Para quem recebe o salário diretamente no Banco Nacional, a situação é ligeiramente mais favorável, com uma taxa nominal anual de 6% e parcelas mensais iniciais de R$ 917.649, considerando um prazo de 20 anos. Contudo, o limite de renda para essa modalidade é de R$ 3.670.595, exigindo que o titular do crédito contribua com pelo menos metade desse valor.

Ao estender o prazo para 30 anos, a parcela mensal diminui para R$ 811.476, mas a renda exigida recua para R$ 3.245.905, evidenciando que a flexibilidade do prazo é uma estratégia para mitigar o impacto da renda elevada.

Para aqueles que não possuem vínculo com o Banco Nacional, a realidade é bem mais dura. A taxa de juros sobe para 12%, elevando as parcelas mensais a R$ 1.172.657 (em um prazo de 20 anos) e a renda exigida para R$ 4.690.627. Mesmo com um prazo de 30 anos, as parcelas diminuem para R$ 1.095.472, mas a renda necessária permanece elevada, atingindo R$ 4.381.890.

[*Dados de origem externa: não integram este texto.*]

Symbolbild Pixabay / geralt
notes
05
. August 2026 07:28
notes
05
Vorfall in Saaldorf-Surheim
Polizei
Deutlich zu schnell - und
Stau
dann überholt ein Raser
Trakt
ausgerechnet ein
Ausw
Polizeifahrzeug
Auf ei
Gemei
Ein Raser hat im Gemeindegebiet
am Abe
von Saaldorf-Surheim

É crucial entender que a relação com o banco impacta diretamente o custo do financiamento e, consequentemente, a capacidade de adquirir um imóvel.

O limite de 25% do rendimento familiar como parcela máxima é o principal fator determinante para o acesso ao crédito. O Banco Nacional permite a inclusão de familiares como cobradores, mas exige que o titular contribua com pelo menos 50% do valor total.

Apesar da reativação do crédito hipotecário, o acesso à casa própria continua restrito a um segmento da população com rendas mais elevadas, evidenciando uma lacuna significativa entre a média salarial e os requisitos estabelecidos.

A análise revela que, mesmo com a flexibilidade do prazo, o esforço econômico necessário para a compra de um imóvel - tanto em termos de renda quanto de poupança prévia - representa um desafio para a maioria dos brasileiros. A ausência de dados atualizados sobre salários, combinada com a exigência de um esforço financeiro considerável, perpetua a exclusão de grande parte da população do mercado imobiliário.